* ATTIVITÀ DA SVOLGERE:
a) Nell'articolo sulla conferenza economica cinese del 2015, a che cosa serve il fondo lanciato dalla Cina il mese precedente? Rispondi in una o due frasi.
b) Scrivi il seguito dell'articolo sulla conferenza economica cinese del 2015, partendo dopo la sua ultima frase.

LEADER RIUNITI PER TRACCIARE LE LINEE ECONOMICHE 2015

Pechino, 9 dic. - I leader del PCC si sono riuniti oggi per decidere le linee da tenere in economia, nella annuale Central Economic Work Conference, che stabilisce le linee di politica economica per i dodici mesi successivi. Al centro delle discussioni ci sarà il concetto di "nuova normalità" della crescita cinese, introdotto dal  presidente cinese Xi Jinping a maggio e ribadito durante il vertice Apec, che si è tenuto a Pechino il mese scorso, che dovrà tenere conto del possibile rallentamento della crescita al 7%, invece che al 7,5%, come negli ultimi tre anni.

L'obiettivo finale verrà annunciato, come di consueto, all'inizio dei lavori dell'Assemblea Nazionale del Popolo, a marzo prossimo, dal primo ministro, Li Keqiang. Oltre ai temi della crescita nazionale e delle linee di politica monetaria e fiscale, i leader discuteranno anche della linea da adottare nei confronti dei Paesi che si trovano sulla cintura economica della Via della Seta e della via della Seta marittima. Il mese scorso, la Cina aveva lanciato l'idea di un fondo per lo sviluppo delle infrastrutture per i Paesi dell'Asia centrale e per accelerare i processi di cooperazione finanziaria e industriale, al quale la Cina contribuirà con quaranta miliardi di dollari.

Già venerdì scorso, una riunione del Politburo del partito, aveva lasciato trapelare una linea di prudenza in economia, dopo il taglio dei tassi operato a novembre dalla banca centrale cinese, il primo in quasi due anni e mezzo. I membri dell'Ufficio Politico del partito si sono detti d'accordo per una crescita fondata più sulla qualità che sulla quantità, e per proseguire lungo la strada di approfondimento delle riforme economiche avviata dopo il terzo plenum del Comitato Centrale del PCC, nel novembre 2013. Il 2015, hanno sottolineato i leader in una nota al termine del meeting, sarà "un anno cruciale per le riforme"del Paese.

* DATI IN ESAME:

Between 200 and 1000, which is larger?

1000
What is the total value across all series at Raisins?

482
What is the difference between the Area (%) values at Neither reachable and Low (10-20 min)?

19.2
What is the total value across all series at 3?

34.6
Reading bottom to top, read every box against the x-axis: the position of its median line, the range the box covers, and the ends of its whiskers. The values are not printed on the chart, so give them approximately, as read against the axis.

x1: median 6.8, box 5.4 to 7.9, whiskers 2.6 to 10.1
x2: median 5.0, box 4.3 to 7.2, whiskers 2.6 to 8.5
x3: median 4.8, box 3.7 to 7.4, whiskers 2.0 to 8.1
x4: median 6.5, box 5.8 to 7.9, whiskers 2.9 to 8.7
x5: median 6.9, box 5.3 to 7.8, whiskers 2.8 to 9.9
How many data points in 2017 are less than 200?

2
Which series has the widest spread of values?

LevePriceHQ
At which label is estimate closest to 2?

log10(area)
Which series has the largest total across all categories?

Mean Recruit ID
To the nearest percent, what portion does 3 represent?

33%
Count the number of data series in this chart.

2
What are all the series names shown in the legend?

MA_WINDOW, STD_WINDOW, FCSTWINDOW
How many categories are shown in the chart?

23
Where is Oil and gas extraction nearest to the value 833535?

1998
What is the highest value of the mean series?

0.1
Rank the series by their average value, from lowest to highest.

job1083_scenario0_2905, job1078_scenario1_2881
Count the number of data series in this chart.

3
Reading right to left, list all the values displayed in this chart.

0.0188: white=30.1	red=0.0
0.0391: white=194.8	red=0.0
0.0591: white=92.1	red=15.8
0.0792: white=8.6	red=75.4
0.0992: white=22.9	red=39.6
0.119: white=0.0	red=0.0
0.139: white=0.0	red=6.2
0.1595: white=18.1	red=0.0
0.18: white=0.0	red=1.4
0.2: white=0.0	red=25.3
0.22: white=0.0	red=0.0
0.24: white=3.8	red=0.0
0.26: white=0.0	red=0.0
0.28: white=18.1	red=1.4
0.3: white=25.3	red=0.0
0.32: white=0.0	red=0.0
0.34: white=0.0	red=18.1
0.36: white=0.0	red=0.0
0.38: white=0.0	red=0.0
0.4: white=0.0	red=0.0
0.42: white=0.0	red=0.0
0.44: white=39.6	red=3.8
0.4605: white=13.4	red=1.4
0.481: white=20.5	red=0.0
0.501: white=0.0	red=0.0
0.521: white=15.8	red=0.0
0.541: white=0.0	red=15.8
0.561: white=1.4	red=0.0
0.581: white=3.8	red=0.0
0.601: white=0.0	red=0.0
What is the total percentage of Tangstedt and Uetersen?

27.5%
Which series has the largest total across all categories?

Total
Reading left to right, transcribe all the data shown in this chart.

* RISULTATI:
a) Il fondo serve a sviluppare le infrastrutture dei Paesi dell'Asia centrale e ad accelerare i processi di cooperazione finanziaria e industriale. La Cina vi contribuirà con quaranta miliardi di dollari.

b)
L'apertura dei lavori della Central Economic Work Conference coincide con uno scivolone in atteso sulle piazze cinesi, ai minimi da cinque anni, dopo cinque giorni di rialzi consecutivi. L'indice Composite della Borsa di Shanghai, in chiusura, oggi, ha perso il 5,43%, a 2856,27 punti. La Borsa di Shenzhen ha ceduto, invece, il 4,15%, a 10.116,49 punti. Le peggiori performance sono state quelle del settore bancario e assicurativo, che hanno perso complessivamente l'8,95% e il 9,47%. In forte ribasso anche il settore dell'energia, con Sinopec che ha perso l'8,24%, e PetroChina il 7,95%. Lo scivolone di Borsa arriva dopo che le voci di ieri sulla possibilità di adottare regole più severe per l'utilizzo di corporate bond ad alto rischio come collaterali per i finanziamenti a breve termine.